# [TEXTO PARA ANALIZAR]
····················
14-05-2020 Sexagesimosegundo día.
He trabajado muchas veces con prisa. Recuerdo una temporada
en la que me encargaban carteles para una discoteca un jueves y tenían que
estar impresos para el sábado. Se ve que a los dueños se les ocurrían las
fiestas de camisetas mojadas el miércoles de madrugada, entre un tirito y otro.
Teniendo en cuenta que por aquel entonces IBM era una marca de máquinas de
escribir y que Bill Gates todavía pedaleaba con ruedines, se entenderá lo titánico
de la tarea. Si lo conseguía, me pagaban en cubatas. Tampoco me parecía mal,
porque si me hubieran pagado en pesetas me las hubiera gastado en cubatas. Pero
ya entonces sabía que aquello no eran maneras. Obviando las profesiones aceleradas,
como la de velocista jamaicano o actor de cine mudo, un trabajo bien acabado
necesita de cierta meditación y sosiego. Casi todas las actividades que me
proporcionan placer requieren tiempo: la lectura, el paseo, la conversación, la
cocina… y alguna otra que no menciono por si me comprometo.
Por eso, cada vez soporto menos las ideas felices, a no ser
que vengan precedidas de la experiencia. Entonces, más que ideas felices, son
conclusiones exitosas. Cada vez más, parece que la prisa sea sinónimo de dinamismo
y eficacia. Y no es así. A la vista están estos artículos casi abocetados,
escritos a vuelapluma, sin cocción y cuando la telemática me lo permite.
····················
# [EJERCICIOS]
1. Copia el fragmento del texto sobre el trabajo con prisa que empieza en "Teniendo en cuenta" y termina en "si me comprometo.", y cambia "cubatas" por "cervezas".
2. Según el texto sobre el trabajo con prisa, ¿cómo se pagaban los carteles de la discoteca cuando se tenían a tiempo?
3. Sigue escribiendo el texto sobre el trabajo con prisa a partir de su última oración.

Material guardado:
····················
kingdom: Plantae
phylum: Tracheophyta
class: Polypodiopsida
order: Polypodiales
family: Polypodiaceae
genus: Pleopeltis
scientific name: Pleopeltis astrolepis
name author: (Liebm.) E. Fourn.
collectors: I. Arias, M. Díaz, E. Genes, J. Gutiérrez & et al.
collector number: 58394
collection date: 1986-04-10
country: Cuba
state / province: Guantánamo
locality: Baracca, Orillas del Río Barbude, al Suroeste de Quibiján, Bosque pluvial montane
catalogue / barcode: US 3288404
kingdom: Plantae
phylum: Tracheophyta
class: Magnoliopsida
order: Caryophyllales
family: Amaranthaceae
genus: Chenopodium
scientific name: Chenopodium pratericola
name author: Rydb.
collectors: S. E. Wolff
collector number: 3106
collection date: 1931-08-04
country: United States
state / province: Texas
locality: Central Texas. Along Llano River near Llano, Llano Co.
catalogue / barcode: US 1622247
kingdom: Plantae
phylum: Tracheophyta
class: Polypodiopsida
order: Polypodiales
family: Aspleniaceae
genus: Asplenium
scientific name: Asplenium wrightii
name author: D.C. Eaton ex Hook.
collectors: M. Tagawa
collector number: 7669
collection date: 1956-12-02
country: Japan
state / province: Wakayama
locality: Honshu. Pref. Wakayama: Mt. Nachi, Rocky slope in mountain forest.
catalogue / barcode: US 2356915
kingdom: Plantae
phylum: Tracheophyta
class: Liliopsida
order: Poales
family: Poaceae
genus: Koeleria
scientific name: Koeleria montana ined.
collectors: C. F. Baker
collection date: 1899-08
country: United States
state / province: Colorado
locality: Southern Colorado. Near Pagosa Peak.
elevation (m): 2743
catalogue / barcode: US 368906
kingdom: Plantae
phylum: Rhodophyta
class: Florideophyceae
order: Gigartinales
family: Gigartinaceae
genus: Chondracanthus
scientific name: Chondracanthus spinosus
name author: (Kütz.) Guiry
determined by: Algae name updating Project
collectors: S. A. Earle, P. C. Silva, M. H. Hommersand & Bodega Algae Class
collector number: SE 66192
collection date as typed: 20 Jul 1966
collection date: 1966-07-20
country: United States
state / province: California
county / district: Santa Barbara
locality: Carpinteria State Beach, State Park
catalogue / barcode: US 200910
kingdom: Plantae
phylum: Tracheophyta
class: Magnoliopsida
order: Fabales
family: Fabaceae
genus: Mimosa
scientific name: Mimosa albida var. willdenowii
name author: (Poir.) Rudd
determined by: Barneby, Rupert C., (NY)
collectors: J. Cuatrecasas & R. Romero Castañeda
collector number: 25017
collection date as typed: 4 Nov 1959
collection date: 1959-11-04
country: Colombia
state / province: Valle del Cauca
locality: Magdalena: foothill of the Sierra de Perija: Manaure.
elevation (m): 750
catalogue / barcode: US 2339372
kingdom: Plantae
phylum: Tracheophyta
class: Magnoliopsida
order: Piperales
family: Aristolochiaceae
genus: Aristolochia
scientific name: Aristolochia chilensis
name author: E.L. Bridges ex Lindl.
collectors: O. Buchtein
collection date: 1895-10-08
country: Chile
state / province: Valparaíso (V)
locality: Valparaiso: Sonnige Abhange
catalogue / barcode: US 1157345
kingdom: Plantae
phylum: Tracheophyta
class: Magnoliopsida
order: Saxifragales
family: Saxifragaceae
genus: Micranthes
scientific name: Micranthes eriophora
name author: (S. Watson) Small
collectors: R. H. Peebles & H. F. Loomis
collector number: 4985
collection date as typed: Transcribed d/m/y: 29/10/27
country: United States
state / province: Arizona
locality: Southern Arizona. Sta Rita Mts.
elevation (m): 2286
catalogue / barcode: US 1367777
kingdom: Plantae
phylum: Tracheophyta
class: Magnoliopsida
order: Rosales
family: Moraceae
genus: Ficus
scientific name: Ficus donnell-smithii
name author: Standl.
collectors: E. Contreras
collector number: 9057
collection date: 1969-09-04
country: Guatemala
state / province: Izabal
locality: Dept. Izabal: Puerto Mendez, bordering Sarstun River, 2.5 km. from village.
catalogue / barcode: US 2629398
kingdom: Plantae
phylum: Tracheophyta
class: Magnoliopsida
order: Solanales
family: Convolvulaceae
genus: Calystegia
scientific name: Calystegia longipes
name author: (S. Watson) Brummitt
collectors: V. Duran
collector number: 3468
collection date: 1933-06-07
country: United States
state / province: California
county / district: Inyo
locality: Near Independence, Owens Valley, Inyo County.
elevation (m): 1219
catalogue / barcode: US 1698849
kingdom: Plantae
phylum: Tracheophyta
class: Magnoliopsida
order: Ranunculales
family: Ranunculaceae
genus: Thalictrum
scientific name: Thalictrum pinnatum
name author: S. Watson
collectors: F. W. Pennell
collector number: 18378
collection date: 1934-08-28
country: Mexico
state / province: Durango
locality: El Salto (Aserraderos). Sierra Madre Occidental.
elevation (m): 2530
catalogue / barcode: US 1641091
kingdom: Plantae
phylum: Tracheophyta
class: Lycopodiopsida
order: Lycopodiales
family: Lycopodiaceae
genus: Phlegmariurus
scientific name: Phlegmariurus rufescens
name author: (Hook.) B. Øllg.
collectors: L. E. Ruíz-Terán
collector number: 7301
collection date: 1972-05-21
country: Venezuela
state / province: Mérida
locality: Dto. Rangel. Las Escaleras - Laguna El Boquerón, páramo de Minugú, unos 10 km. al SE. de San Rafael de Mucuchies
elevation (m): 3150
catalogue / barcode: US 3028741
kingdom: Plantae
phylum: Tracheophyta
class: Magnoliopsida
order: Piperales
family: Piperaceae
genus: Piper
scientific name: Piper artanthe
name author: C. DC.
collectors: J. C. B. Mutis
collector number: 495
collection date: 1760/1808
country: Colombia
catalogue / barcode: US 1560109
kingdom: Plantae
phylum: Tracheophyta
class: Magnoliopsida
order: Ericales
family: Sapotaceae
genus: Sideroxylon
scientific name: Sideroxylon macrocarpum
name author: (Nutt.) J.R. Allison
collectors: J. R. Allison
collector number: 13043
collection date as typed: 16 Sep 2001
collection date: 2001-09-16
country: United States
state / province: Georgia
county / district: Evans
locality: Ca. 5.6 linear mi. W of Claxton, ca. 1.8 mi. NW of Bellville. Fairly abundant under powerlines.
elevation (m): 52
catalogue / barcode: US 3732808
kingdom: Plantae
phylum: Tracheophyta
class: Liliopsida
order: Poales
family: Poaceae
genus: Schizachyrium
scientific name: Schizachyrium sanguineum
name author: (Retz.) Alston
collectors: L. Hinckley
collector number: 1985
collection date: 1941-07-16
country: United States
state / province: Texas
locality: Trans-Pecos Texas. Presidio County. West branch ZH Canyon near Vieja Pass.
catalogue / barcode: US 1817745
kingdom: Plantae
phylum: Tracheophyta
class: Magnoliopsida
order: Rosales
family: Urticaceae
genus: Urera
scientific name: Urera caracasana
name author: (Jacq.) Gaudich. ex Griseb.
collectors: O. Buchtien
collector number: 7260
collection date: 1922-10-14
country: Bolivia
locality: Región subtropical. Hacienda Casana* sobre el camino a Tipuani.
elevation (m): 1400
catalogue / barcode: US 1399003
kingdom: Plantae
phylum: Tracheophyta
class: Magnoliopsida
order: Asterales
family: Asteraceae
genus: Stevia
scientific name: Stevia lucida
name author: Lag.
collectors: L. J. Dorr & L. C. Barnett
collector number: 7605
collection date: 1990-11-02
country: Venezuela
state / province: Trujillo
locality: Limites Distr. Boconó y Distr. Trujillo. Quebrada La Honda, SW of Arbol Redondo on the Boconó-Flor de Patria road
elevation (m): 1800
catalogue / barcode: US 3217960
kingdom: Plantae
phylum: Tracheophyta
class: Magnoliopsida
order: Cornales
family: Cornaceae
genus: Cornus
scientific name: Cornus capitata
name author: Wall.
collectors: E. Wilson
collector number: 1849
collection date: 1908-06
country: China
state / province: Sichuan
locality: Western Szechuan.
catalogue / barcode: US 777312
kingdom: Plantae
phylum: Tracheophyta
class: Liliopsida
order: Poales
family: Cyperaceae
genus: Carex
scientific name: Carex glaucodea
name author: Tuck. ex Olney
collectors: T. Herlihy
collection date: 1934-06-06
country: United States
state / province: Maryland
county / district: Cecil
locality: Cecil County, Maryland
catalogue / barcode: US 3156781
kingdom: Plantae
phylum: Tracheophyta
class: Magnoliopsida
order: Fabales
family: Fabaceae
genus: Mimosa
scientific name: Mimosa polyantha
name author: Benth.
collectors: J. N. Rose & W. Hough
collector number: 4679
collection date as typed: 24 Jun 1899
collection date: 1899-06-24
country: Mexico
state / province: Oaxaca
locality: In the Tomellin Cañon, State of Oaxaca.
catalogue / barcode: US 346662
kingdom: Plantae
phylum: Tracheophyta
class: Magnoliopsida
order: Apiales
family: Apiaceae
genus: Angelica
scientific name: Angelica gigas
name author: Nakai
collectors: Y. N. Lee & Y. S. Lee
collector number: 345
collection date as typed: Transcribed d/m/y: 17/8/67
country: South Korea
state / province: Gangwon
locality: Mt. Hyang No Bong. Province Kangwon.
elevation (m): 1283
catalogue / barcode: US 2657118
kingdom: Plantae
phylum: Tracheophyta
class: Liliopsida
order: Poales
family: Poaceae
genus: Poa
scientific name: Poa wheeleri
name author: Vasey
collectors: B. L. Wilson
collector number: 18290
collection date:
····················
# [RESULTADOS POR TAREA]
1.
Teniendo en cuenta que por aquel entonces IBM era una marca de máquinas de
escribir y que Bill Gates todavía pedaleaba con ruedines, se entenderá lo titánico
de la tarea. Si lo conseguía, me pagaban en cervezas. Tampoco me parecía mal,
porque si me hubieran pagado en pesetas me las hubiera gastado en cervezas. Pero
ya entonces sabía que aquello no eran maneras. Obviando las profesiones aceleradas,
como la de velocista jamaicano o actor de cine mudo, un trabajo bien acabado
necesita de cierta meditación y sosiego. Casi todas las actividades que me
proporcionan placer requieren tiempo: la lectura, el paseo, la conversación, la
cocina… y alguna otra que no menciono por si me comprometo.

2. En cubatas.

3.
Las oficinas están llenas de empleados que corren de aquí
para allá, como pollos sin cabeza, dejando una estela de papeles por los
pasillos. Así les da la impresión de que trabajan. Otro truco consiste en
teclear muy rápido y no embelesarse mirando el monitor. Más vale perder el
tiempo saltando de un documento a otro que meditar la frase correcta antes de
enviar un correo. Todo esto es de una imbecilidad supina. Vísteme despacio que
tengo prisa, dice el refrán que, por una vez y sin que sirva de precedente,
acierta.
Los futuristas amaban la velocidad. A mí me encanta viajar
en AVE y la prontitud con la que accedo a la información a través de internet.
Pero no mezclemos churras con merinas. Me encantaría saber la de horas de
trabajo reflexivo que llevó diseñar el tren de alta velocidad. O la de ensayos
y errores que se necesitan para acertar con el algoritmo adecuado para poder
espiar impunemente al prójimo. Por no hablar del tiempo que llevará desarrollar
una vacuna que nos inmunice de este puñetero virus.
Me voy de paseo, sin prisas y con los pies a rastras. Ante
todo, mucha calma. Y no es una idea feliz: os lo digo por experiencia.